Assignment
All of the data goes into your copy exactly as written. Images do not.

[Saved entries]

··········

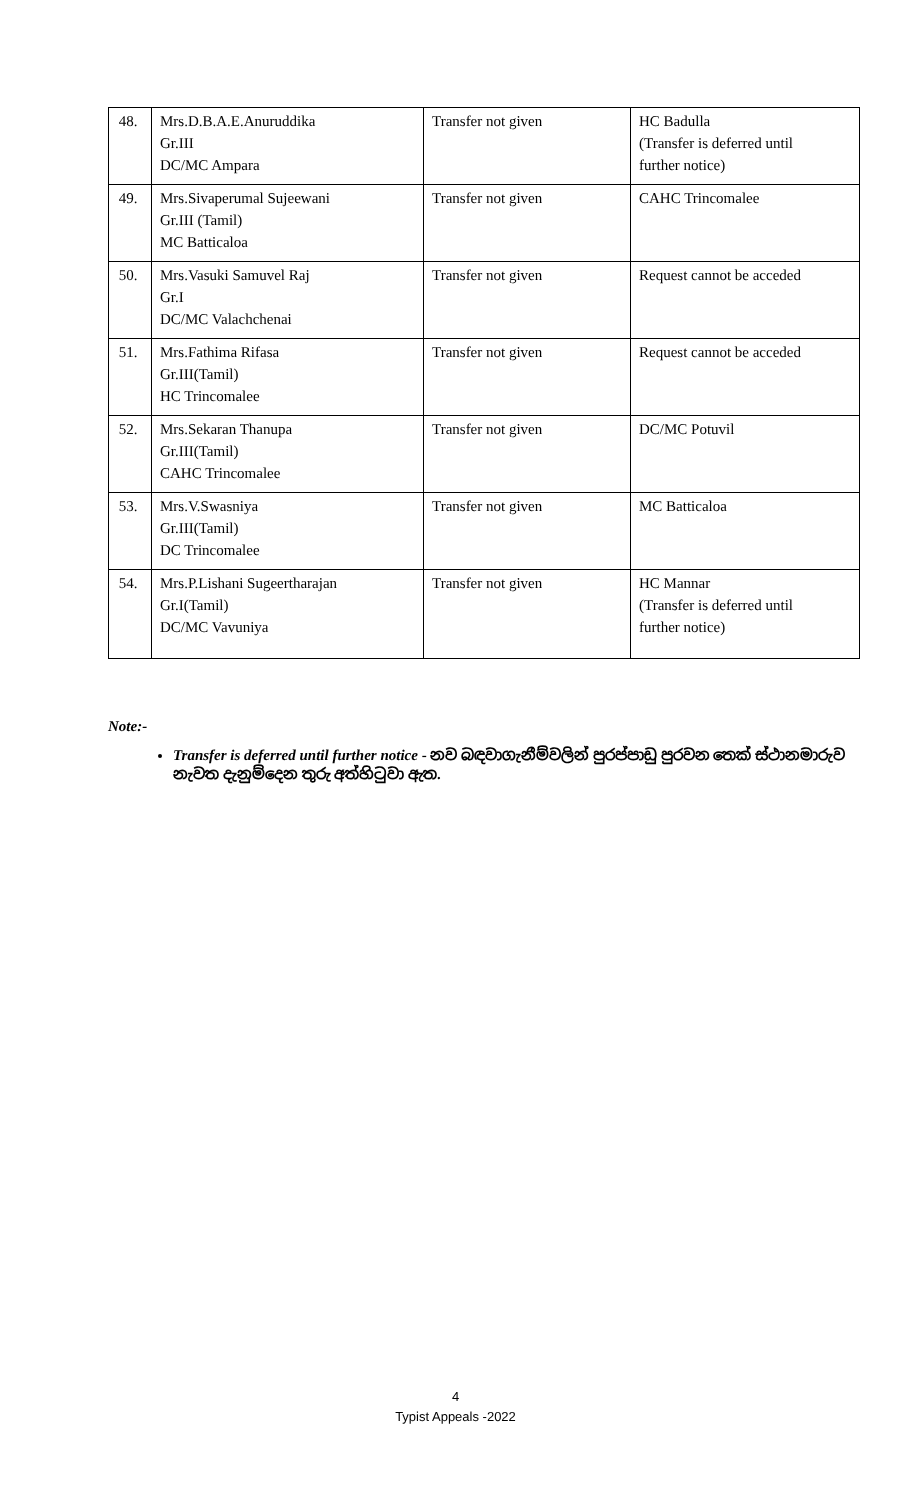| 48. | Mrs.D.B.A.E.Anuruddika Gr.III DC/MC Ampara | Transfer not given | HC Badulla (Transfer is deferred until further notice) |
| 49. | Mrs.Sivaperumal Sujeewani Gr.III (Tamil) MC Batticaloa | Transfer not given | CAHC Trincomalee |
| 50. | Mrs.Vasuki Samuvel Raj Gr.I DC/MC Valachchenai | Transfer not given | Request cannot be acceded |
| 51. | Mrs.Fathima Rifasa Gr.III(Tamil) HC Trincomalee | Transfer not given | Request cannot be acceded |
| 52. | Mrs.Sekaran Thanupa Gr.III(Tamil) CAHC Trincomalee | Transfer not given | DC/MC Potuvil |
| 53. | Mrs.V.Swasniya Gr.III(Tamil) DC Trincomalee | Transfer not given | MC Batticaloa |
| 54. | Mrs.P.Lishani Sugeertharajan Gr.I(Tamil) DC/MC Vavuniya | Transfer not given | HC Mannar (Transfer is deferred until further notice) |
Note:-
Transfer is deferred until further notice - නව බඳවාගැනීම්වලින් පුරප්පාඩු පුරවන තෙක් ස්ථානමාරුව නැවත දැනුම්දෙන තුරු අත්හිටුවා ඇත.
4
Typist Appeals -2022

··········

Answer section
| 48. | Mrs.D.B.A.E.Anuruddika Gr.III DC/MC Ampara | Transfer not given | HC Badulla (Transfer is deferred until further notice) |
| 49. | Mrs.Sivaperumal Sujeewani Gr.III (Tamil) MC Batticaloa | Transfer not given | CAHC Trincomalee |
| 50. | Mrs.Vasuki Samuvel Raj Gr.I DC/MC Valachchenai | Transfer not given | Request cannot be acceded |
| 51. | Mrs.Fathima Rifasa Gr.III(Tamil) HC Trincomalee | Transfer not given | Request cannot be acceded |
| 52. | Mrs.Sekaran Thanupa Gr.III(Tamil) CAHC Trincomalee | Transfer not given | DC/MC Potuvil |
| 53. | Mrs.V.Swasniya Gr.III(Tamil) DC Trincomalee | Transfer not given | MC Batticaloa |
| 54. | Mrs.P.Lishani Sugeertharajan Gr.I(Tamil) DC/MC Vavuniya | Transfer not given | HC Mannar (Transfer is deferred until further notice) |
Note:-
Transfer is deferred until further notice - නව බඳවාගැනීම්වලින් පුරප්පාඩු පුරවන තෙක් ස්ථානමාරුව නැවත දැනුම්දෙන තුරු අත්හිටුවා ඇත.
4
Typist Appeals -2022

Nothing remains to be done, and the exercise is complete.